## Exercise prompt
Answer these questions from the account of the wet carpet below:
1. What color was the bucket used to heave snow onto the driveway?
2. What was the writer hunting for in the bedroom during the first commercial break of American Idol?
3. Where did the writer look first to find the cause of the wet carpet?

## Document extract
:::

Last night, while all of America was watching American Idol, you would have found me outside, clad in a college sweatshirt, pink pajama bottoms, navy blue galoshes, a scarf, and black mittens, using a red bucket to heave snow onto my driveway.
Let me back up a little.
Throughout the day, I’d had occasion to go into my bedroom now and again, as one does. Because I am nearly always barefoot, I noticed that the carpet was very cold. One wall of the bedroom is occupied primarily by a set of sliding glass doors that open onto a balcony, so I blamed the cold carpet on the “arctic winds and freezing temperatures” my weatherman keeps having hysterics about.
During the first commercial break of American Idol, I went into the bedroom on a hunt for the heating pad. (My back was aching. I think I hurt it while sleeping, which sounds ridiculous. But that’s the only thing I can think of.) Once again, I noticed that the carpet was cold. In fact, it was so cold, it felt almost wet.
That’s when my brain caught up to my feeling sensors and I put my hand on the carpet.
Aha! It WAS wet.
Hmm. Why was the carpet wet?
I looked at the ceiling first, because my natural inclination is to blame apartment issues on my neighbors.
No evidence of leakage on the ceiling.

:::

## Record extracts
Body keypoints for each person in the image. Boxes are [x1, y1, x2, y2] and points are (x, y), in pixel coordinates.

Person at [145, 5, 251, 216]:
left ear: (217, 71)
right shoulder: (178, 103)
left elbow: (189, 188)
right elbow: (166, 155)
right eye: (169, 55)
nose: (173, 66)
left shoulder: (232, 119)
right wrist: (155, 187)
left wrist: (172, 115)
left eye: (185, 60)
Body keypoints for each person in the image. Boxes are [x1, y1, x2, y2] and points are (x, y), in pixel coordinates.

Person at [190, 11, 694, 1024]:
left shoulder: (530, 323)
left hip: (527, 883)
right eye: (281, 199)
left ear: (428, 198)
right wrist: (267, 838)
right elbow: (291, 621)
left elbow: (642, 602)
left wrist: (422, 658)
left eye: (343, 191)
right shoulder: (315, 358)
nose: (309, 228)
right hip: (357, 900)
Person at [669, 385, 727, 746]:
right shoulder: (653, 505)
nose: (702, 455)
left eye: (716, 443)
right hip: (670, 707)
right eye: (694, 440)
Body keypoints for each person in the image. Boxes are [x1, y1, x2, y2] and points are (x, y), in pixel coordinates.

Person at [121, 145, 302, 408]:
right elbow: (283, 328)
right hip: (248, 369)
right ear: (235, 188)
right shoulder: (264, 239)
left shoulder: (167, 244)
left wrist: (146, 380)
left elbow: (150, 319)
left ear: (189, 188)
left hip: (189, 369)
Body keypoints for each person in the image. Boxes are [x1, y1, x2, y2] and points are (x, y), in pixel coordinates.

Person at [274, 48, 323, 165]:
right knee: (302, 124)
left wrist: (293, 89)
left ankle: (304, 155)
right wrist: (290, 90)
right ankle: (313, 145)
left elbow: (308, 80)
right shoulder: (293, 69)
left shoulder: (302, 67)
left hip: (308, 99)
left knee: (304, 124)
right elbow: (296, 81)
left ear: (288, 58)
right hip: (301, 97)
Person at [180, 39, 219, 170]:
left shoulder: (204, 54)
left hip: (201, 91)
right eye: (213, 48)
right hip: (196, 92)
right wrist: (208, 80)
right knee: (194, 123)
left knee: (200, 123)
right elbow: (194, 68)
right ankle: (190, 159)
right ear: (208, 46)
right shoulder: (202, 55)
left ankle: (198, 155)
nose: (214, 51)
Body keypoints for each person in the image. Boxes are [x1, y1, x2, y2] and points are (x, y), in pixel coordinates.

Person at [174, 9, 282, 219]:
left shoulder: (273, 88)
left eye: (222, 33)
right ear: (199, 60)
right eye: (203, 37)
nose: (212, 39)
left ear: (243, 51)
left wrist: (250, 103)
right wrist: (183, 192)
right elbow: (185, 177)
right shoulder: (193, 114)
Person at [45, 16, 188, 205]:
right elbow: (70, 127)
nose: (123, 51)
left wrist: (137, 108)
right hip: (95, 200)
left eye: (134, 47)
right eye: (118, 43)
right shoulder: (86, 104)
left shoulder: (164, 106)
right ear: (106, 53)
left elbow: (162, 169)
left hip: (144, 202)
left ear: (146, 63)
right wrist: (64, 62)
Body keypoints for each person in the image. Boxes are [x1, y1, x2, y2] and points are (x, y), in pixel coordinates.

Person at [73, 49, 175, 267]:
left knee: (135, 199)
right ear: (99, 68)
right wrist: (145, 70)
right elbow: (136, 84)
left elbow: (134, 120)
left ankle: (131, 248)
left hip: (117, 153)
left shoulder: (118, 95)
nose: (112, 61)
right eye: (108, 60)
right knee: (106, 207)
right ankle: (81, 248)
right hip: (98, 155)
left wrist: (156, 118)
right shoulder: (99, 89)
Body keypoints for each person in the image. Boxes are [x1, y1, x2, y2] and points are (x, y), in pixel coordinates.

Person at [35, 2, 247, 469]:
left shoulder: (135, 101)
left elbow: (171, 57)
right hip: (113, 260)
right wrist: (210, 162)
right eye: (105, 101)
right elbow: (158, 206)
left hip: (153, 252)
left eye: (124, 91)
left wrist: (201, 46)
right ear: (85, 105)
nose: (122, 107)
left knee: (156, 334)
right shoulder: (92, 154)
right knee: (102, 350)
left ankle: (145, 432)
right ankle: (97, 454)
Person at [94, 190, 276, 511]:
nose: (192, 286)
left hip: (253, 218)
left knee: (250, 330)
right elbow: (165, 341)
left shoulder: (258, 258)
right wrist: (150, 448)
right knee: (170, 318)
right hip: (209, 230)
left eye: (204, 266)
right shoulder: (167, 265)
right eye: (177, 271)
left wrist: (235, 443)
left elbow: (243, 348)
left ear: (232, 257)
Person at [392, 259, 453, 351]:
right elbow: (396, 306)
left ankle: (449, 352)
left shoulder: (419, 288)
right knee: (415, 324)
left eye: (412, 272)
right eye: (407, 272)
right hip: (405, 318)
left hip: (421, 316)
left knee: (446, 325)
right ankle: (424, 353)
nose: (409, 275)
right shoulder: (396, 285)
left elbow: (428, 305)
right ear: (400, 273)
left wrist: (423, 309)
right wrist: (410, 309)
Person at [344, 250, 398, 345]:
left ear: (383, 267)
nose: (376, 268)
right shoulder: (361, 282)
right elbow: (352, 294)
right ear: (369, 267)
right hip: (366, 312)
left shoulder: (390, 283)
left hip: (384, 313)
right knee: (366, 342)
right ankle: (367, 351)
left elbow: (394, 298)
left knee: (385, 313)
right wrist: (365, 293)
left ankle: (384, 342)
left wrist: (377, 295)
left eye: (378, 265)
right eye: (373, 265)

:::

## Output for this exercise
1. Red.
2. The heating pad.
3. The ceiling.